I use still use Mac OS 9 and haven't yet understood the coolness of MacOS X (UNIX). The UNIX (and LINUX) nerds are drewling over it. I have seen a little of it and it looks nice.

And yes, this thread has absolutely nothing to do with audio but I stirred up emotions and got some good answers.

Haveone tested audio editing and music on MacOS X? I read a musician magazine and they almost wet thier pants when they come into MacOS X. I gather that Mac works really good in the audio business.
 
Disabled Account
Joined 2002
Hooray for Frank!!!!!!!!!!!!

Hi Frank,

Glad you're back to stirr things up a little. I started to miss your witty remarks a bit :eek:

Mac has kept the short commands AND implemented "right-clicking (or CMD-clickning)

That is if you get rid of the original one button mouse I guess.

I understand that you don't know what I'm talking about cause PC users usually don't use the desktop very much but have a cool file handler is really important.

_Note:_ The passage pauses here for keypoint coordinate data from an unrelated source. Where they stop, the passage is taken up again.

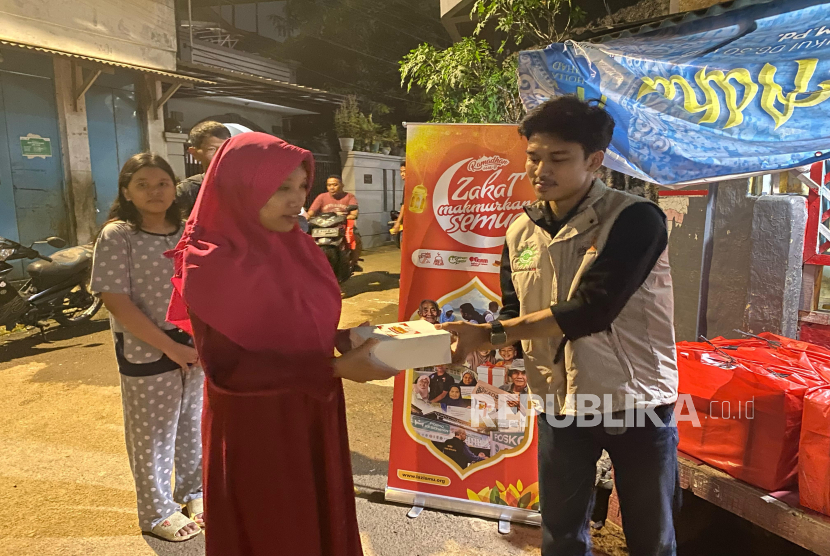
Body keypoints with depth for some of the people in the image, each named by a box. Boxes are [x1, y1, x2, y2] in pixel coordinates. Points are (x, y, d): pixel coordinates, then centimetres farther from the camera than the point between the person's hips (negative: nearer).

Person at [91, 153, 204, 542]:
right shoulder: (117, 236, -11)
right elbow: (116, 302, -16)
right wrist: (170, 347, -17)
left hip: (195, 348, 5)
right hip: (147, 354, -4)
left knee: (195, 425, 18)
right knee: (153, 436, 11)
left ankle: (194, 490, 40)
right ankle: (157, 512, 31)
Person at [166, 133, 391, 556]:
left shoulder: (294, 246, 2)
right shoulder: (211, 265, -19)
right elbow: (226, 368, -21)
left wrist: (349, 339, -9)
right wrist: (335, 369, -26)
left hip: (314, 416, 6)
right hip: (255, 428, -6)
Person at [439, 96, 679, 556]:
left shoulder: (636, 219, -17)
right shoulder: (520, 232, 0)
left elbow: (591, 310, -27)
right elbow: (514, 318, 5)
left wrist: (487, 334, -27)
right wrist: (471, 344, -15)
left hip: (637, 401, -3)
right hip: (560, 404, 4)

I work with Macintosh machines too Per-Anders. I don't come from another planet. Although I sometimes feel that way if I stay too long between genuine Mac users that are discussing what colour their new Mac is gonna be. :boggled:
BTW you use Mac OS 9 and haven't yet understood the coolness of MacOS X !?!? Buy Jaguar next monday and you really have something exceptionally good in your hands compared to MacOS 9. Do it, as a Mac user you certainly won't be disappointed. Oh wait, don't do it. I already can see the new topics about MacOS X problems... You will be disappointed though about speed and responsiveness of the system. It feels more like eh... Windows XP perhaps ?


Haveone tested audio editing and music on MacOS X? I read a musician magazine and they almost wet thier pants when they come into MacOS X. I gather that Mac works really good in the audio business.

OMG, Per-Anders does it again :yikes:

Jean-Paul
 
diyAudio Senior Member
Joined 2002
DOEI.

Hi guys,

Hello Jean-Paul,good to see you around as well.;)

Per-Anders,

I'm familair with older Mac OS versions so I know what Finder does but these Action Utilities,what do these do and did they come with the OS itself?

And yes, this thread has absolutely nothing to do with audio but I stirred up emotions and got some good answers.

If I'm not mistaken,isn't this why this section exists?

And for the record,even the very first Mac OS was based on Unix,Steve Jobbs did most of that pioneering so I reckon this OS X is a further development of that.
I could be wrong about this but it sure reaks as if Mac wants to grab the attention of the Linux crowd with this marketing trick.